McCrum said he felt “very lucky that the FT recognised the importance of the story and effectively said, ‘okay, don’t do anything else, just focus on this'”.
Importance of editors ‘fighting for the story’
He said one of the biggest lessons he would share from his experience is the “importance of editors”, citing investigations editor Paul Murphy and his approach to “let journalists follow their nose and give them encouragement and advice when they need” it, and also “fight” for the story.
Despite Wirecard’s downfall, McCrum has continued to live the story for the past two years. He wrote the book Money Men, which became the inspiration for a Netflix documentary featuring him and several of his FT colleagues. In his interview with Press Gazette, a “wanted” poster for the missing ex-Wirecard chief operating officer Jan Marsalek could be seen on the wall of his home over his shoulder.

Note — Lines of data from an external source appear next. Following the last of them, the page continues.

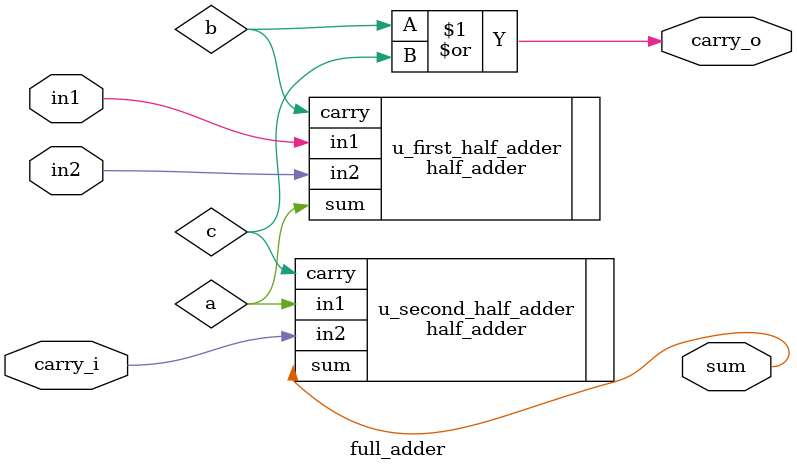
<source format=sv>
module full_adder (
  input logic carry_i,
  input logic in1,
  input logic in2,

  output logic sum,
  output logic carry_o
);
  logic a, b, c;
  half_adder u_first_half_adder (
    .in1,
    .in2,
    .sum(a),
    .carry(b)
  );
  half_adder u_second_half_adder (
    .in1(a),
    .in2(carry_i),
    .sum,
    .carry(c)
  );
  or u_or (carry_o, b, c);
endmodule : full_adder

</source>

Asked if the investigation had become personal and whether that emotional attachment should be avoided, McCrum said: “I’m not a big fan of that sort of American pose of dispassionate neutrality when it comes to journalism because I think it’s a fiction. Everything you write involves a choice – the words, the framing. It’s impossible to pretend that there is no angle.”
He continued: “I kind of feel like fairness to the subject is a sort of more attainable and justifiable goal. You might think they’re a fraud, but we have certain procedures and things that we go through. We’re going to get their version of events. We’re going to share it with the reader. We’re going to treat them reasonably. So, I think you can do that while sort of coming from a clear perspective that we’re locked in a war with this company and we have to show the world the truth of it.”
At the same time, though, McCrum had to deal with the knowledge of potential risks to his family. He and his wife would talk about the story with their phones in a different room, knowing they may both have been hacked, and he lived for a while with the “nagging fear” and “paranoia” that something could happen.
In both the documentary and this interview McCrum became emotional at this thought: “If you put the people who you love in danger, like, what are you doing that for? For a story?”